3 messages · Manish Nag, ilai

#
Hello,

I am try to make a density plot where plots are stacked like the one
found here:

http://dsarkar.fhcrc.org/lattice/book/images/Figure_14_03_stdBW.png

I am facing problems, however. Using the code example below, I'd like
to generate a separate panel for each val of id2. Within each panel,
I'd like to have individual histograms each on separate lines based on
the value of id1. ?Note that the code example works fine if I use
"boxplot" instead of "densityplot". Any pointers would be much
appreciated.


library(lattice)
val<-rep(rnorm(10),100)
id1<-sample(c(1:5), 100, replace = TRUE)
id2<-rep(c(6:10),100, replace = TRUE)
a_df<-data.frame(cbind(id1, id2, val))
densityplot(factor(id1) ~ val | factor(id2), data=a_df)

-Manish
#
The plot you referred to depends on packages flowViz and flowCore from
R-bioconductor.
With lattice alone you can easily get all curves on the same level:
densityplot(~ val | factor(id2), groups=factor(id1),data=a_df,pch='|')

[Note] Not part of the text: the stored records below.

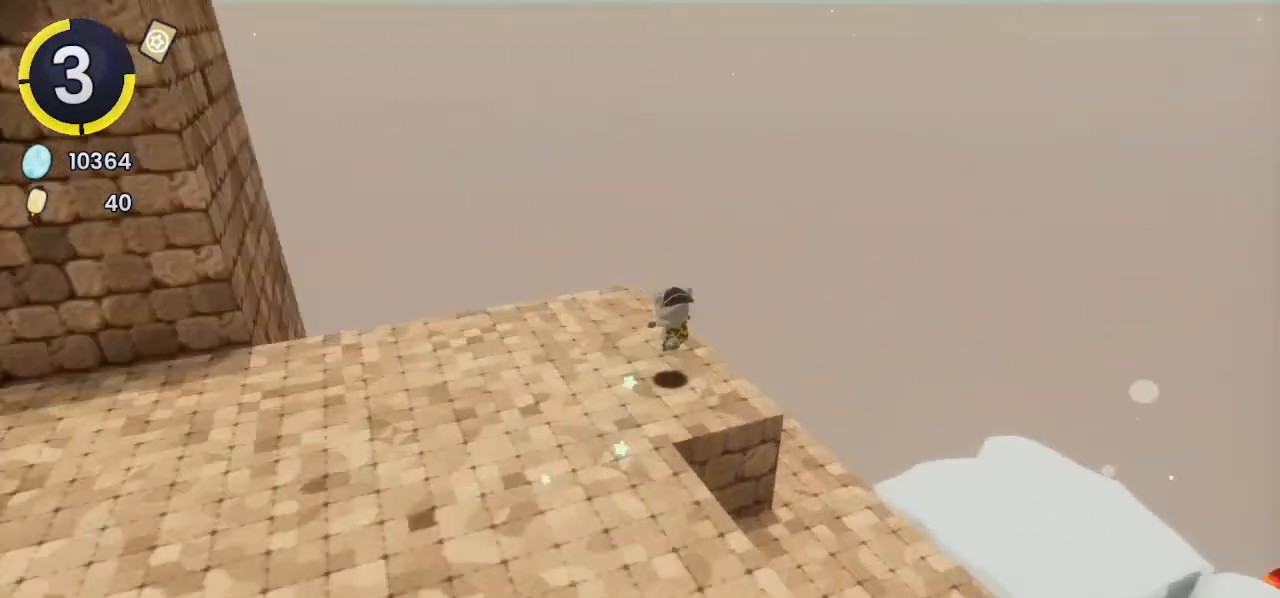
{"buttons": ["DPAD_UP", "DPAD_LEFT"], "left_stick": "center", "right_stick": "center", "events": [[67, "CROSS", "down"], [433, "CROSS", "up"]]}
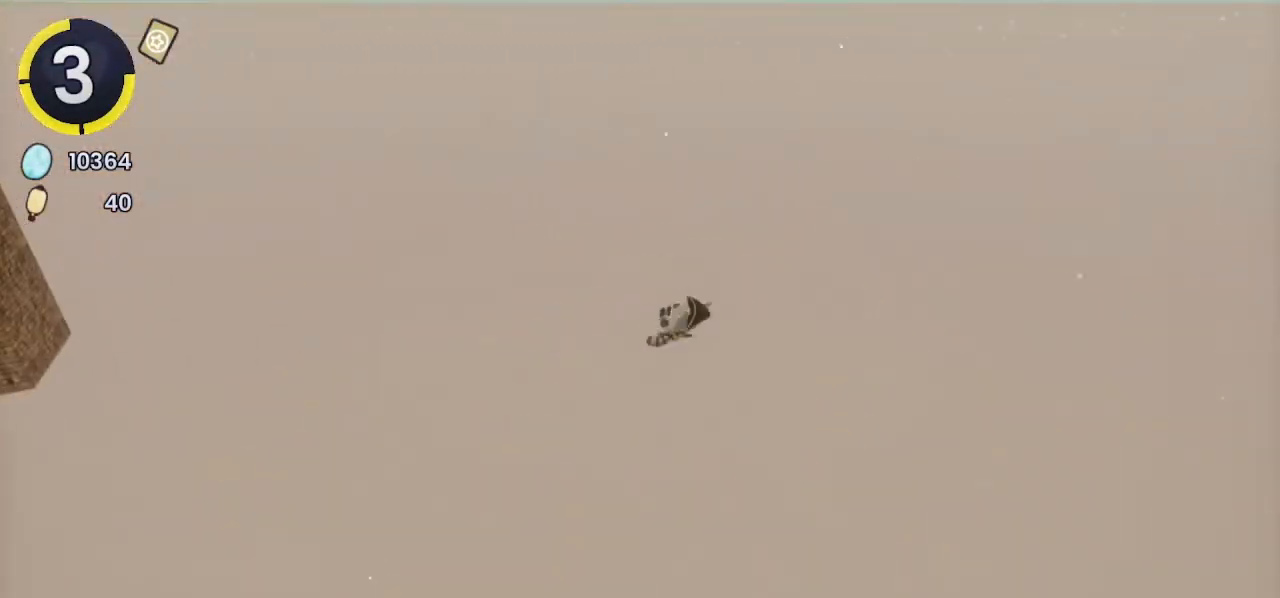
{"buttons": [], "left_stick": "center", "right_stick": "center", "events": [[367, "DPAD_UP", "up"], [433, "DPAD_LEFT", "up"]]}
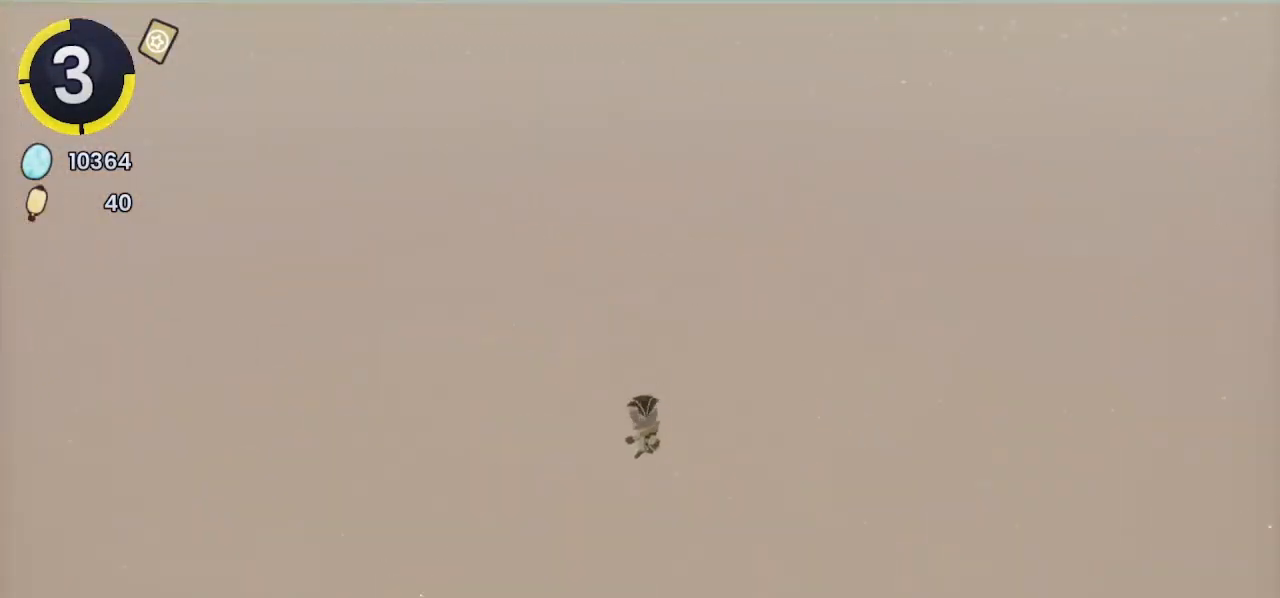
{"buttons": [], "left_stick": "center", "right_stick": "center", "events": []}
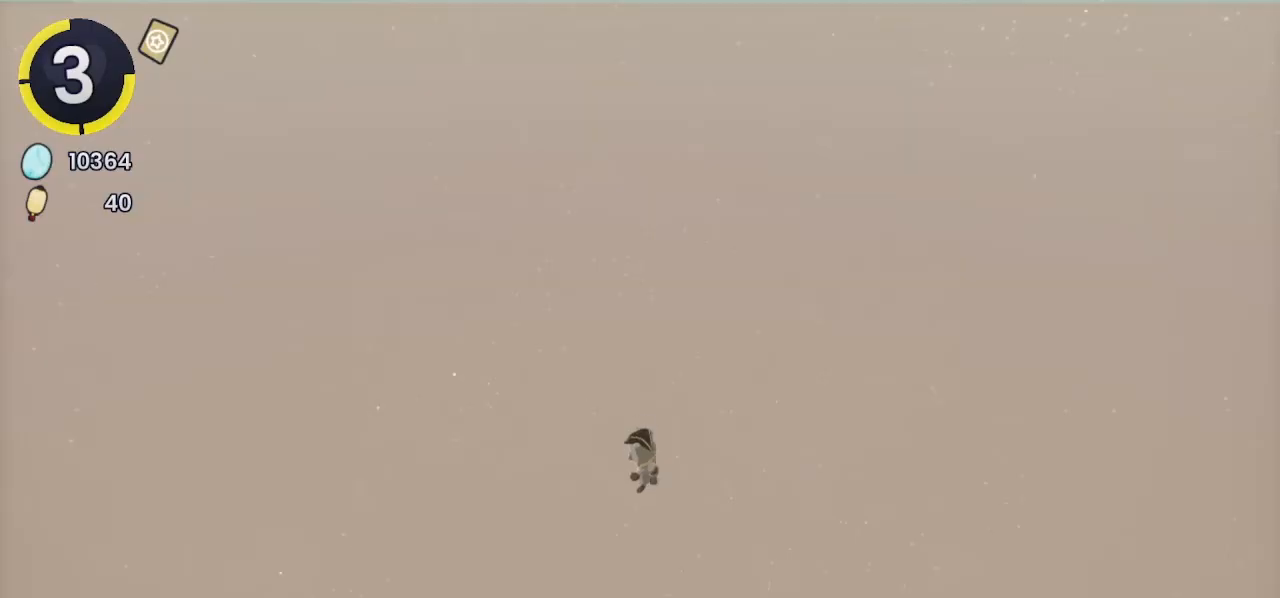
{"buttons": [], "left_stick": "center", "right_stick": "center", "events": [[200, "right_stick", "left"], [400, "right_stick", "center"]]}
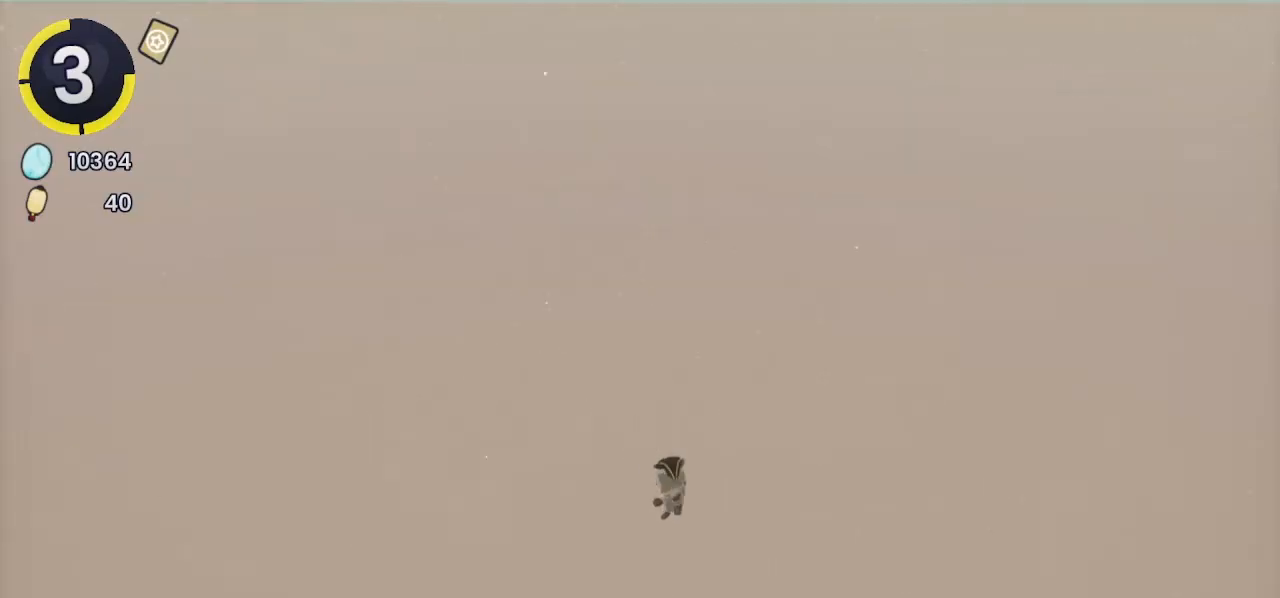
{"buttons": [], "left_stick": "center", "right_stick": "center", "events": [[133, "right_stick", "right"], [300, "right_stick", "center"]]}
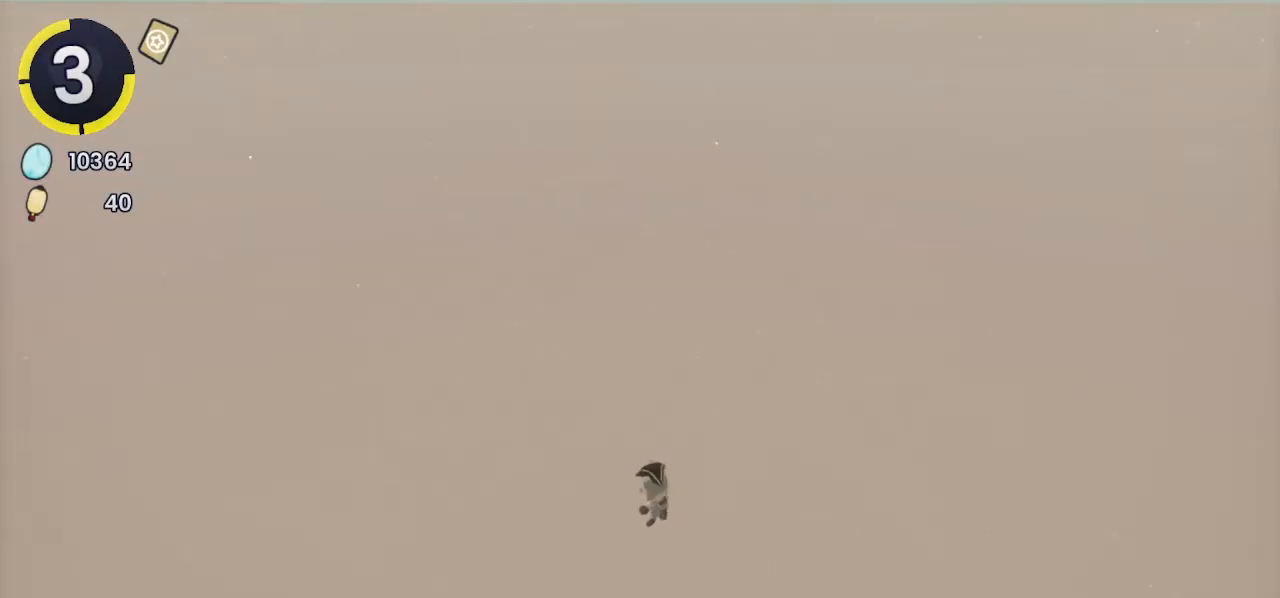
{"buttons": [], "left_stick": "center", "right_stick": "center", "events": []}
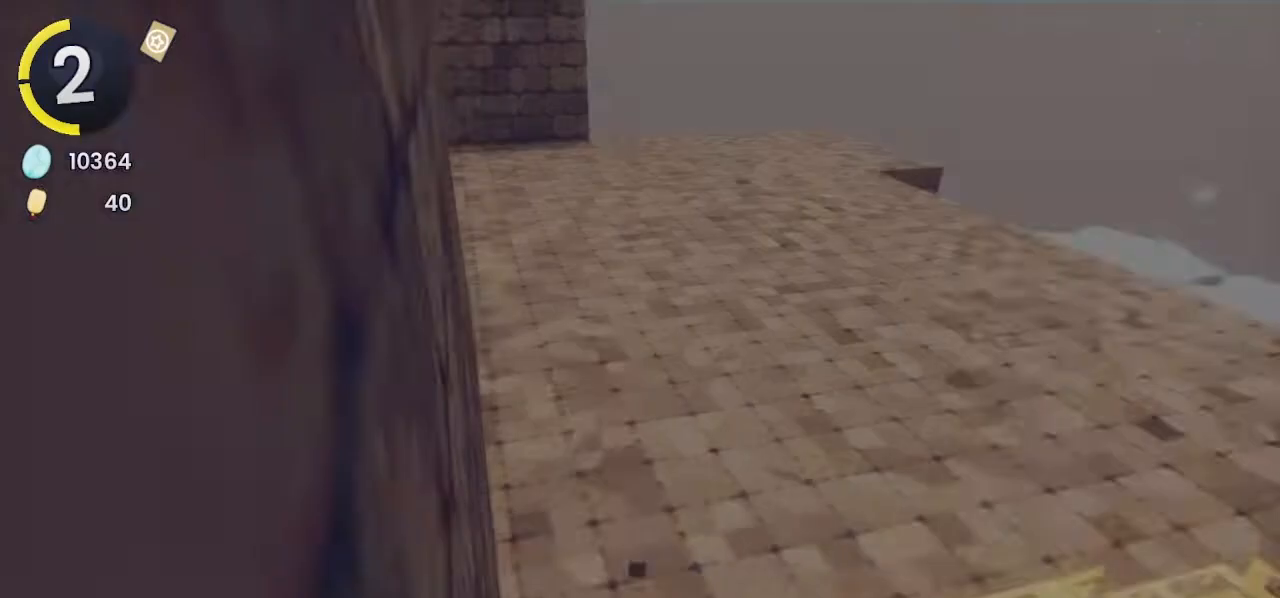
{"buttons": [], "left_stick": "center", "right_stick": "right", "events": [[467, "right_stick", "right"]]}
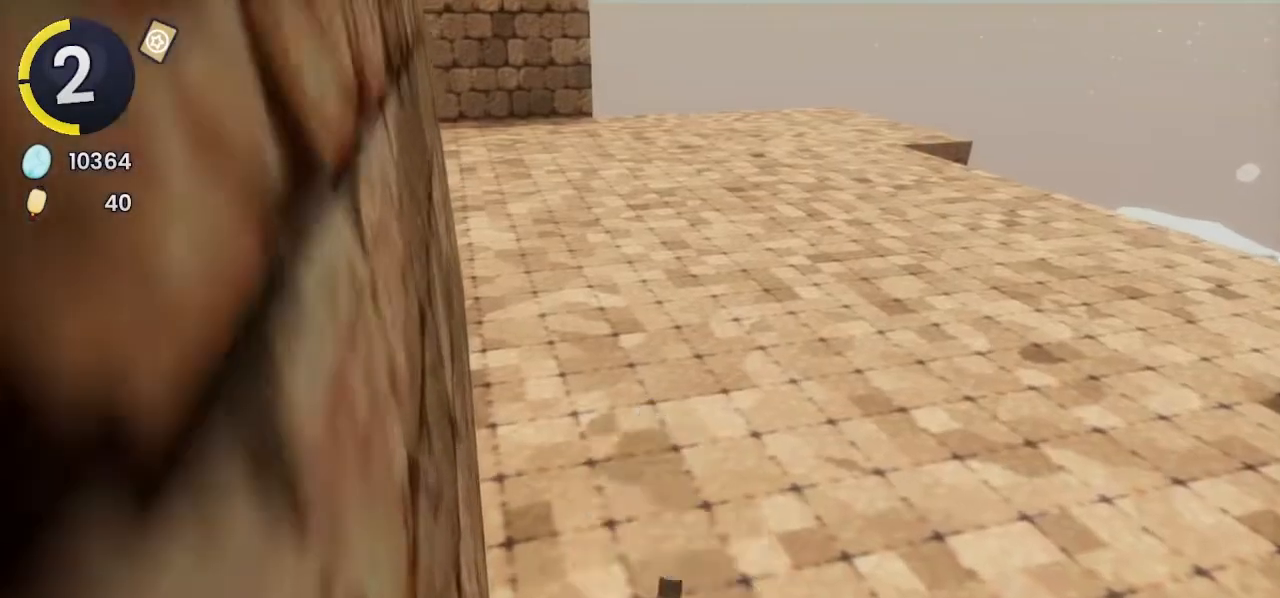
{"buttons": [], "left_stick": "center", "right_stick": "center", "events": [[33, "right_stick", "center"]]}
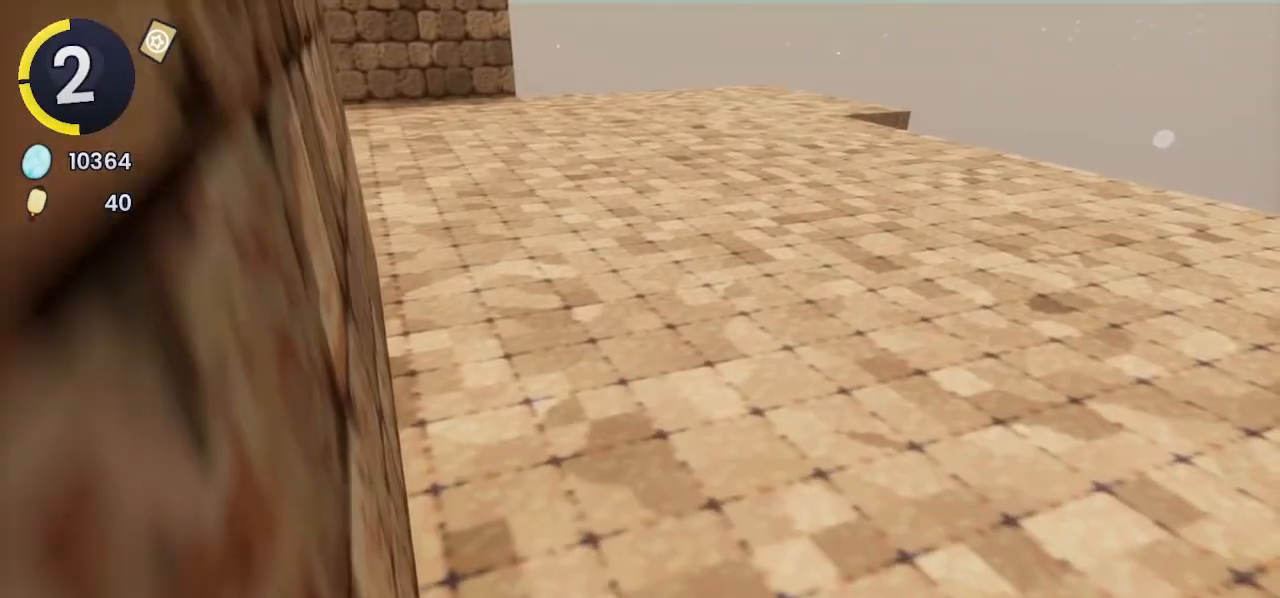
{"buttons": [], "left_stick": "center", "right_stick": "center", "events": []}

But if that doesn't do it for you, you could write your own panel
function. I don't have time to try it but I'm thinking one of these
might work
1)
create new ylim[1] from current.panel.limits()$ylim / number of groups
dens<- density(x)
use lines and polygons to draw the curves dens$x,dens$y at each new ylim level.

2) grid may come in handy here, splitting each panel into several viewports ?

3) use bwplot for "setup" but plot polygons of density (steps 2:3 from option 1)

Good luck with that.

Elai
On Wed, Feb 22, 2012 at 3:01 PM, Manish Nag <nagm01 at gmail.com> wrote:
#
I just tried the method above. Unfortunately it just makes plots with
different colored lines that overlap one another. Can anyone point me
to an example where people plot their own lines in a panel function?